-- THE INPUT --
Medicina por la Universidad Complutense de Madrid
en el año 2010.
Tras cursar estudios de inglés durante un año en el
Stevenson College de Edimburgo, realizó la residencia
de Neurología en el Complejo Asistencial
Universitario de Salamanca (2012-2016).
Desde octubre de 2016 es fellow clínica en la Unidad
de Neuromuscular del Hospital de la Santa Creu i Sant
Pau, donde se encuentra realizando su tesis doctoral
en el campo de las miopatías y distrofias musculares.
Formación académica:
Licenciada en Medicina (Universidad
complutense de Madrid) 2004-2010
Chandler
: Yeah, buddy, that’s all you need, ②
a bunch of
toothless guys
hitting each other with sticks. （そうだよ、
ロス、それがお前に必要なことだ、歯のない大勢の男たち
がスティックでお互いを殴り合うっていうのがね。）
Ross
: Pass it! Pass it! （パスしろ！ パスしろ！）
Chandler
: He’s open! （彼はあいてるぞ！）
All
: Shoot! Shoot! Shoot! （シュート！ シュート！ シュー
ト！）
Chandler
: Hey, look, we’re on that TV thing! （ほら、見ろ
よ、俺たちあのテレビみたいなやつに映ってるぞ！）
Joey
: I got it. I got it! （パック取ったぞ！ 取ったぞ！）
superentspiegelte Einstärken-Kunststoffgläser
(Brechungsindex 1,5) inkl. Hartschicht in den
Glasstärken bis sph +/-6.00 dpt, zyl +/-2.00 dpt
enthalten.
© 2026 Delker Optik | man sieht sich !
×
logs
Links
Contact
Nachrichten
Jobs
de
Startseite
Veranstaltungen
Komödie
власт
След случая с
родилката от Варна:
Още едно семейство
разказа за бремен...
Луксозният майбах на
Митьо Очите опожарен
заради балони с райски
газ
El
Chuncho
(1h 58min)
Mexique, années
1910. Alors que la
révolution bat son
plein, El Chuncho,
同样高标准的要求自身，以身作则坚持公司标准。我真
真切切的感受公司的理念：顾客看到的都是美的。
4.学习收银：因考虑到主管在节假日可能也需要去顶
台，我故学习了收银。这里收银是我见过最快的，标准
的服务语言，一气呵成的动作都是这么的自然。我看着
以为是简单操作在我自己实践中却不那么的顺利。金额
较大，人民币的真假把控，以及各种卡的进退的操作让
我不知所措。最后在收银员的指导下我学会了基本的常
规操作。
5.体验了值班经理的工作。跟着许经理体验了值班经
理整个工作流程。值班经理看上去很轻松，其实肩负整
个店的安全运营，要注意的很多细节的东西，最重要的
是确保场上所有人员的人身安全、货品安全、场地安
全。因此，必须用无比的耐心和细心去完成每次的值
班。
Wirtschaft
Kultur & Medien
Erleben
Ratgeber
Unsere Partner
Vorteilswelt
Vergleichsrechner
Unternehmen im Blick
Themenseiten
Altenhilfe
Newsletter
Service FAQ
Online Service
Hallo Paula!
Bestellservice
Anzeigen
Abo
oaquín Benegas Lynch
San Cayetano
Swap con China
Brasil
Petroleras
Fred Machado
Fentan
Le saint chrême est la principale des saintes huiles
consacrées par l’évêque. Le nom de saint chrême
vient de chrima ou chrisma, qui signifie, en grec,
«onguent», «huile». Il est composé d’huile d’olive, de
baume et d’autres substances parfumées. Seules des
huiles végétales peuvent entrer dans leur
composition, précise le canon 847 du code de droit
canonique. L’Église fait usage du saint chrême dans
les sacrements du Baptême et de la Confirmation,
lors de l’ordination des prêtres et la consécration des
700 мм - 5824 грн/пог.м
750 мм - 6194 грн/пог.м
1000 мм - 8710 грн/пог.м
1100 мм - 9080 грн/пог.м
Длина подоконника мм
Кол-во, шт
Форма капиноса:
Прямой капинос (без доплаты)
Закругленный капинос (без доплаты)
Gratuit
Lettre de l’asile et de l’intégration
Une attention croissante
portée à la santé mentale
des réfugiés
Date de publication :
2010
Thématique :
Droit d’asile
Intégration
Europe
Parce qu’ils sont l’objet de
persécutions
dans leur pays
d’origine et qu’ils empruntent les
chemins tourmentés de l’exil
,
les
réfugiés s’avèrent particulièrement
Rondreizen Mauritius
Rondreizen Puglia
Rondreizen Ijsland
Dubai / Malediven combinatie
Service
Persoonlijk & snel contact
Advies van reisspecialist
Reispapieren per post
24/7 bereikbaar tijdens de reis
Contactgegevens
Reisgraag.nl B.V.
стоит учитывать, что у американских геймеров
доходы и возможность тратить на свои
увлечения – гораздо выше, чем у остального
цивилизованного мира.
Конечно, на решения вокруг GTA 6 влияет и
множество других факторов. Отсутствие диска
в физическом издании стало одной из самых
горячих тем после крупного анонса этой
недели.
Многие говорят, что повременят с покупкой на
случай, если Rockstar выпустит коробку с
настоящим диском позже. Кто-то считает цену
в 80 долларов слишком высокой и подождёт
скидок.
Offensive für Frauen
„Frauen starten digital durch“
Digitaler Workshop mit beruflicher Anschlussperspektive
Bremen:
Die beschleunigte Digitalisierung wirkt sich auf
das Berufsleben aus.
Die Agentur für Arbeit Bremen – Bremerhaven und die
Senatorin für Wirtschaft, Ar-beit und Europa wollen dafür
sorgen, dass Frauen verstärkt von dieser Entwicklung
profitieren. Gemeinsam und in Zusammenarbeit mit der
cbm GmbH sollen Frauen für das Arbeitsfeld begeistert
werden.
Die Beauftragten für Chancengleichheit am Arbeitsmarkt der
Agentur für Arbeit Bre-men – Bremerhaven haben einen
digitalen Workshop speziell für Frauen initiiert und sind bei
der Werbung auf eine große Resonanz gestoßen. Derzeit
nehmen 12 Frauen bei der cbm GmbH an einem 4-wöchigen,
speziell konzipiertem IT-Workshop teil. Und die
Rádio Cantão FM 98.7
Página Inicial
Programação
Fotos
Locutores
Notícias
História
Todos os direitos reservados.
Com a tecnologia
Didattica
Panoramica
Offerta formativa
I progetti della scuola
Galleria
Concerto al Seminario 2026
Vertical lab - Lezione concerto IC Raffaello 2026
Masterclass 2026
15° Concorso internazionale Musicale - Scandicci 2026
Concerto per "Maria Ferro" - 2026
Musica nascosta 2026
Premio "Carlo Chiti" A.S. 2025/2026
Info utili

-- TASK DESCRIPTION --
Repeat the entries above exactly, beginning at their first line and ending with the line that contains "Pau, donde se", with nothing added.

-- FINAL ANSWER --
Medicina por la Universidad Complutense de Madrid
en el año 2010.
Tras cursar estudios de inglés durante un año en el
Stevenson College de Edimburgo, realizó la residencia
de Neurología en el Complejo Asistencial
Universitario de Salamanca (2012-2016).
Desde octubre de 2016 es fellow clínica en la Unidad
de Neuromuscular del Hospital de la Santa Creu i Sant
Pau, donde se encuentra realizando su tesis doctoral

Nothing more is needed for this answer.